### Your objective
Check which lines in the records hold "Evenings" and report how many there are, with no other text.

### Input material
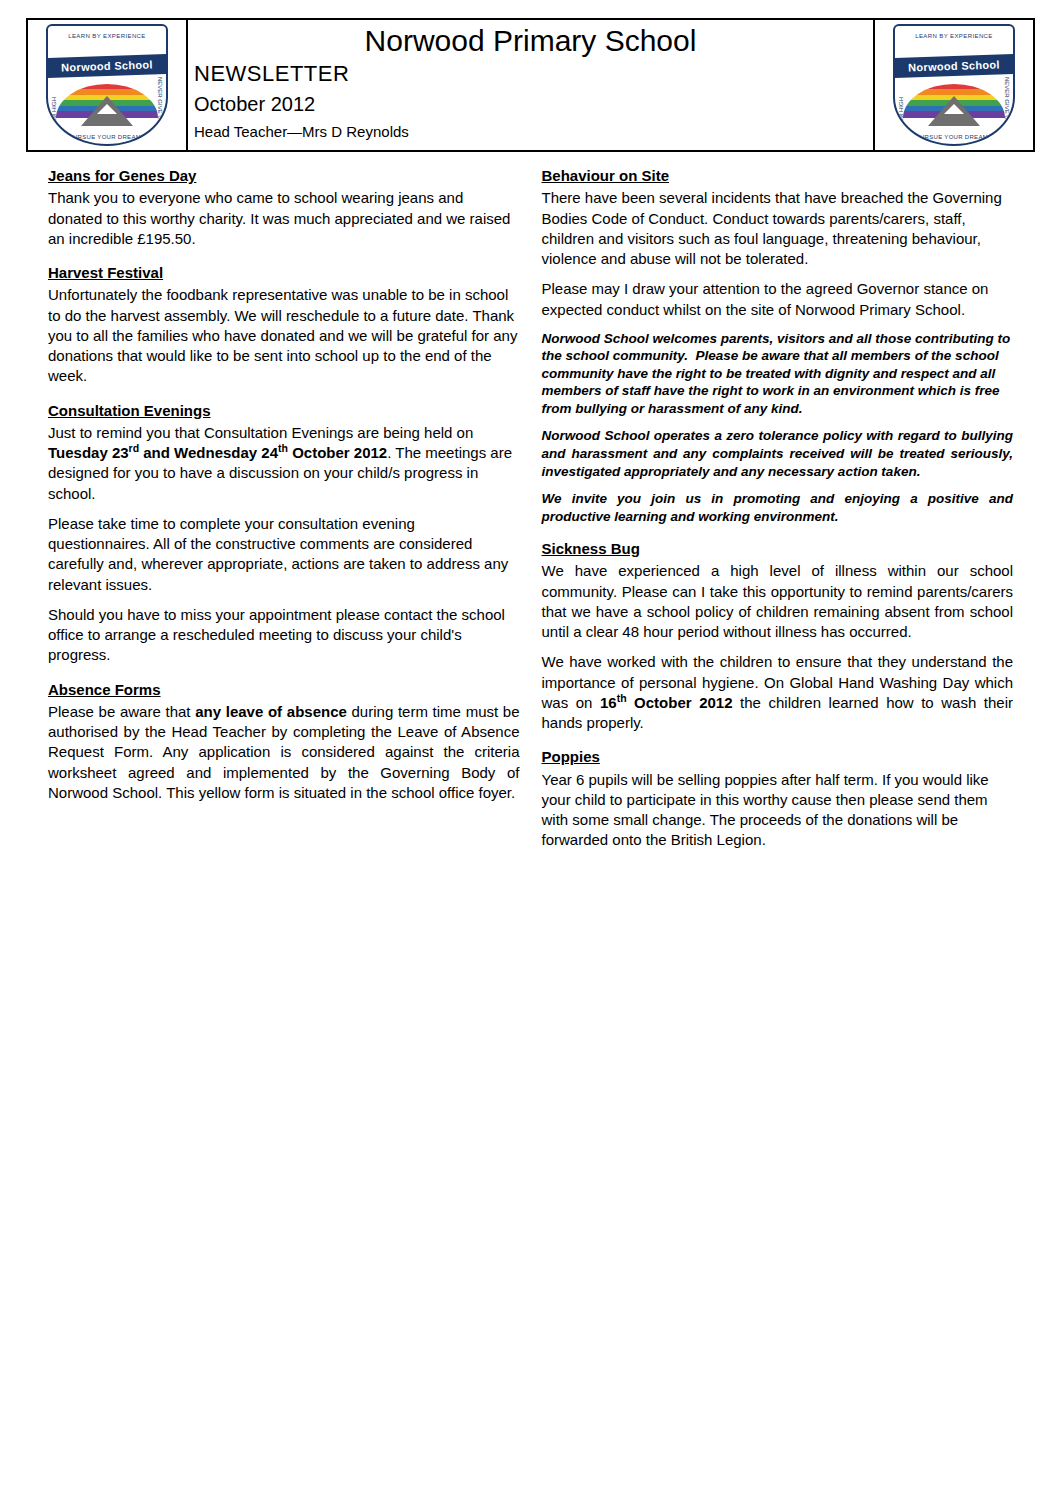LEARN BY EXPERIENCE
Norwood School
AIM HIGH
NEVER GIVE UP
PURSUE YOUR DREAMS
Norwood Primary School
NEWSLETTER
October 2012
Head Teacher—Mrs D Reynolds
LEARN BY EXPERIENCE
Norwood School
AIM HIGH
NEVER GIVE UP
PURSUE YOUR DREAMS
Jeans for Genes Day
Thank you to everyone who came to school wearing jeans and donated to this worthy charity. It was much appreciated and we raised an incredible £195.50.
Harvest Festival
Unfortunately the foodbank representative was unable to be in school to do the harvest assembly. We will reschedule to a future date. Thank you to all the families who have donated and we will be grateful for any donations that would like to be sent into school up to the end of the week.
Consultation Evenings
Just to remind you that Consultation Evenings are being held on Tuesday 23rd and Wednesday 24th October 2012. The meetings are designed for you to have a discussion on your child/s progress in school.
Please take time to complete your consultation evening questionnaires. All of the constructive comments are considered carefully and, wherever appropriate, actions are taken to address any relevant issues.
Should you have to miss your appointment please contact the school office to arrange a rescheduled meeting to discuss your child's progress.
Absence Forms
Please be aware that any leave of absence during term time must be authorised by the Head Teacher by completing the Leave of Absence Request Form. Any application is considered against the criteria worksheet agreed and implemented by the Governing Body of Norwood School. This yellow form is situated in the school office foyer.
Behaviour on Site
There have been several incidents that have breached the Governing Bodies Code of Conduct. Conduct towards parents/carers, staff, children and visitors such as foul language, threatening behaviour, violence and abuse will not be tolerated.
Please may I draw your attention to the agreed Governor stance on expected conduct whilst on the site of Norwood Primary School.
Norwood School welcomes parents, visitors and all those contributing to the school community. Please be aware that all members of the school community have the right to be treated with dignity and respect and all members of staff have the right to work in an environment which is free from bullying or harassment of any kind.
Norwood School operates a zero tolerance policy with regard to bullying and harassment and any complaints received will be treated seriously, investigated appropriately and any necessary action taken.
We invite you join us in promoting and enjoying a positive and productive learning and working environment.
Sickness Bug
We have experienced a high level of illness within our school community. Please can I take this opportunity to remind parents/carers that we have a school policy of children remaining absent from school until a clear 48 hour period without illness has occurred.
We have worked with the children to ensure that they understand the importance of personal hygiene. On Global Hand Washing Day which was on 16th October 2012 the children learned how to wash their hands properly.
Poppies
Year 6 pupils will be selling poppies after half term. If you would like your child to participate in this worthy cause then please send them with some small change. The proceeds of the donations will be forwarded onto the British Legion.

### Exercise result
2